STUDY TEXT:
==*==

System Engineering includes management and execution of the abstract process of problem identification and definition, system hardware and software conception, planning and design, system integration and verification, system fielding for use, and safe disposal at the end of system life.

The approach must be top-down, with requirements allocation to system elements that balance life-cycle cost and effectiveness to result in a producible system.

System engineers synthesize an system design concepts, perform tradeoff analyses, and provide hardware and software requirements to specialty designers. During the detailed design, System Engineers check for probable requirements fulfillment, resolve hardware and software interface issues, and verify that the product is ready for a seamless transfer to production. The System Engineering process involves time, in terms of project phases, and logical problem solving.

These activities are repeated to develop updates to already fielded systems that increase performance, correct deficiencies, or lower Life Cycle Cost while maintaining configuration control. The updates may have been foreseen as part of a Pre-Planned Product Improvement approach to system capability growth. Project System Engineers maintain technical integrity by establishing full traceability of design requirements and system verification procedures to functional performance requirements.

The process involves a profession, although the knowledge base is not as detailed as specialty design engineering. However, because it involves design of systems that combine hardware and software to achieve objectives, the approach and mental perspective often are more important than the specific knowledge base. To show its criticality, common symptoms of the failure to apply the System Engineering approach are excessive costs, program schedule slips, and deficient performance. Typical problems are excessive production and support costs because only design and development was considered necessary due to optimistic schedules.

==*==

RECORDS PROVIDED:
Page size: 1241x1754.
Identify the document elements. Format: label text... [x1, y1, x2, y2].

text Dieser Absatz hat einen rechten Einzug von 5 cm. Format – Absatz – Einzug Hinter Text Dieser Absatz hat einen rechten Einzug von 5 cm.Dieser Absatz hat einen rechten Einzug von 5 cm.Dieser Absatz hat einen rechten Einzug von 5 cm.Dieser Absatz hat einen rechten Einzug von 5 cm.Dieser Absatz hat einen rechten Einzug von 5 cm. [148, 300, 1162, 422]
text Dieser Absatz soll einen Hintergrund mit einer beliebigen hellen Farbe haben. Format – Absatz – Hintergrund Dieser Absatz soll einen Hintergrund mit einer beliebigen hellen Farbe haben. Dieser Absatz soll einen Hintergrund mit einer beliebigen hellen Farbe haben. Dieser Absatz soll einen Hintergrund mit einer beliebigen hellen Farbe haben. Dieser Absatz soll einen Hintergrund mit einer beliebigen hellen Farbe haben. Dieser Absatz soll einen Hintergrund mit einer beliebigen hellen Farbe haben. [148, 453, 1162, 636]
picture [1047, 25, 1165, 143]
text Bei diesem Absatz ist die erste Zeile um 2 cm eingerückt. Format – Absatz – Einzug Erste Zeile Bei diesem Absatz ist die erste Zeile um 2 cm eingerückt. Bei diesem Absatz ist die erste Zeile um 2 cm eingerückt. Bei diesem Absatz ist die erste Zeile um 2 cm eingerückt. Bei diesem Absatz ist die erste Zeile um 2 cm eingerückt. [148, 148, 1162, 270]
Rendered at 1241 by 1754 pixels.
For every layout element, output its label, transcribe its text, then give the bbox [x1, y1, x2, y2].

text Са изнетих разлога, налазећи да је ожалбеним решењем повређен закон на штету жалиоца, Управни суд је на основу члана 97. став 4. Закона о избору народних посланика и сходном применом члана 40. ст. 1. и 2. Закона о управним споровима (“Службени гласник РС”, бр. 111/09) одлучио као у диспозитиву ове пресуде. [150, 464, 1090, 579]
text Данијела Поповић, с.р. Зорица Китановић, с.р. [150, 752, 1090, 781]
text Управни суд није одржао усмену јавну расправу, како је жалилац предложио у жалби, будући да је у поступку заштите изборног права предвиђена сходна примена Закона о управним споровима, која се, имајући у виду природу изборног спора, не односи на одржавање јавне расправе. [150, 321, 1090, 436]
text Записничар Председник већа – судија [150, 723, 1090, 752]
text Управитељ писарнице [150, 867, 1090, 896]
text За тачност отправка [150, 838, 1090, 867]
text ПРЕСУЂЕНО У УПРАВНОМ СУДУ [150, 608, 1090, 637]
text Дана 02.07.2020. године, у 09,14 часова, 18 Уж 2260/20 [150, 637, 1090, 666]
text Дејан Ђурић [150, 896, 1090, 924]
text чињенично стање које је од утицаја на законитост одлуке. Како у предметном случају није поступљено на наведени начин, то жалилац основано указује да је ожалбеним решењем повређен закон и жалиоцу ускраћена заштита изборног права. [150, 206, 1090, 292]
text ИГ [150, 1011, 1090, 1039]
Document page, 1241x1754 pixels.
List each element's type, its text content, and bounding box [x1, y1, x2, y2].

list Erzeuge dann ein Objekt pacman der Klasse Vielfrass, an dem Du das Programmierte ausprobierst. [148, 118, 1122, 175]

==*==

ACTIVITIES:
(A) In the passage on System Engineering, how do project System Engineers maintain technical integrity?
(B) Write the next part of the passage on System Engineering, starting after its final sentence.

RESULTS OF THE EXERCISE:
(A) By establishing full traceability of design requirements and system verification procedures to functional performance requirements.

(B)
As a response to such pressure, complex systems are sometimes delivered before integration and test of hardware and software are complete. (The schedule was theoretically met, however, because something was shipped under the required label. Rework to obtain a satisfactory system in the field, after delivery to a customer, is very expensive!) Some detrimental effects are difficult to avoid because customer needs may change and product designs must be adapted in response. Therefore, flexibility to accommodate the inevitable changes should be designed into System and Software Engineering processes.

Another problem is the general dissatisfaction that arises from funding System Engineering at too low a level because then nearly all the outputs from the process are inadequate. Managers without understanding in this area tend to blame the individual engineers for producing inadequate documentation while trying to fulfill impossible schedules. Front end System Engineering work is to avoid project surprises. It is a "pay now or pay far more later" situation.

No fixed approach to System Engineering exists because a basic tenet is goal-directed tailoring of processes and tools to scope and scale of the project at hand. Too little process adds project risk while too much process adds cost. Tailoring requires judgment based on experience gained during projects that superficially resemble the current project, as well, so inconsistency is likely. Names for the phases and procedural steps are not always kept common, which constrains communications and efforts to baseline and measure the engineering processes for planning improvement.

Attempts to assign performance metrics to System Engineering are extremely difficult, moreover, because they are necessarily indirect measures of effectiveness and because that which is measured as a performance indicator is that which tends to be done. That is, the indicator can become the implicit objective, supplanting the original goal.

Names are far less important than your complete understanding of the underlying concepts, as well. Names that indicate concepts involved in the time phases of a system's life cycle (its acquisition and utilization periods) are:

Program Planning -- Determining what management for what projects will be required to implement system and subsystems development, considering necessity for Research and Development (R&D) and availability of inventory items.
Project Planning -- Determining what tasks will be required to develop an individual subsystem for operational use.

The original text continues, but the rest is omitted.